I have owned my 1995 Altima since the summer and the gas gauge has never worked. I just use the tripometer to keep an eye on my gas. But recently another 1995 Altima came to the local wrecking yard so i swapped the sending units. Before the gauge would be anywhere, it would pick a new spot every so often. Now it stays between 3/4 and full and when I am near a 1/4 tank it drops to Empty for awhile then goes back up to 3/4 or full. Anyone else have this problem or have any possible fixes? i'd rather not buy a new sending unit if its something simple. Thanks in advance.


----------



## rod_88 (Jan 13, 2007)

Have you checked the connections on the adapter of the sending unit?


----------



## Duffy21690 (Feb 28, 2007)

in a sense yes. before we put the used sending unit in the tank we wired it into the connections that lead to the gauge and watched the gauge function properly. From full to empty and the low fuel light turning on and off. once it was in the tank and all buttoned up it went back to basically working how it did with the old one. Another thing is that the gas light is intermittent. It does work but it goes on and off. Sometimes it will come on right on time and other times it wont turn on until i have half a gallon left. Anyone know when the light is supposed to come on. I'm guessing its when it gets down to 10 gallons.


----------



## KA24Tech (Feb 2, 2004)

Check the tank ground as well as the body ground in back for the tail lights and up front near the battery or even under the dash. It could be another circuit using the fuel gauge as a return path. If you have a voltmeter touch it from ground point to ground point

Troy


----------



## Duffy21690 (Feb 28, 2007)

Thanks KA24 thats my next move.


----------



## ctwaley (Feb 3, 2007)

*gas gauge reads low*

On a related issue, what would cause the gas gauge to read low?........The gauge reads about 2+ gallons low (in other words, I have at least two more gallons than what the gauge indicates).......Other than being incorrectly calibrated, the gauge works just fine, including the low-gas indicator light coming on when really low on gas........

Thanx,
---Cole


----------



## KA24Tech (Feb 2, 2004)

ctwaley said:


> On a related issue, what would cause the gas gauge to read low?........The gauge reads about 2+ gallons low (in other words, I have at least two more gallons than what the gauge indicates).......Other than being incorrectly calibrated, the gauge works just fine, including the low-gas indicator light coming on when really low on gas........
> 
> Thanx,
> ---Cole


That's normal for the Altima (or pretty much any car that I know of) and is sort of a safety margin so you don't run out of gas shortly after it is on empty.

Troy


----------



## Duffy21690 (Feb 28, 2007)

How many grounds does a 1995 GXE have?


----------



## smj999smj (Jan 1, 2006)

It has dozens of ground points.

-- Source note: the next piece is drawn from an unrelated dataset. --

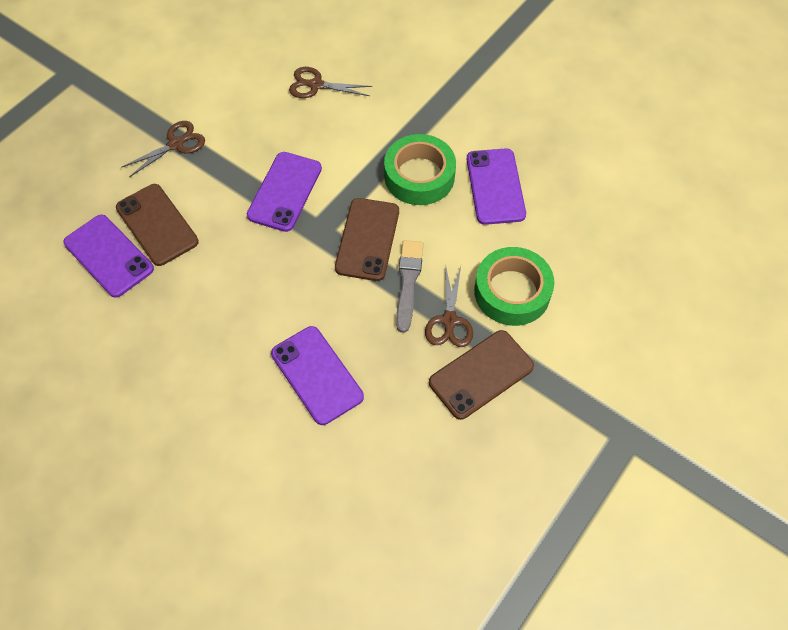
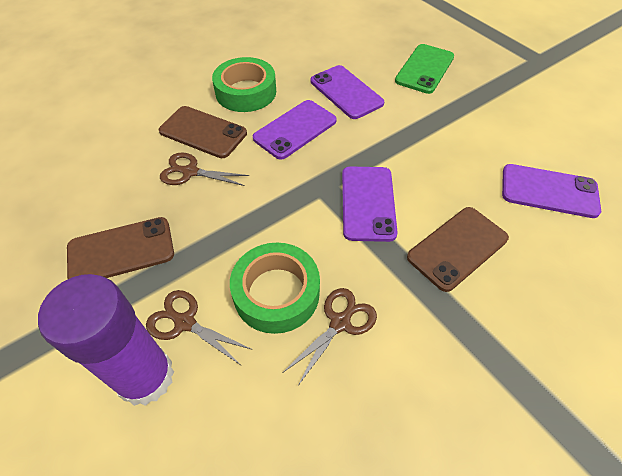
green phone: 0 -> 1
grey brush: 1 -> 0
purple glue stick: 0 -> 1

I would simply do a resistance check between the ground wire at the sender harness connector to a clean body point. If there's minimal resistance, the circuit is fine. Chances are the sending unit is bad. I've replaced a lot of them in Altimas. If my memory is correct, there's even an adjustment fixture incorporated into the sending unit to help calibrate the gauge, if it's off. I know it's the case on the L30, as I had to adjust a few of them. Make sure you get a new seal as the old one can bloat if it gets exposed to fuel. There's a special tool to remove the sender assy. retaining ring and reinstall; it's not necessary, but it sure does make the job a lot easier!


----------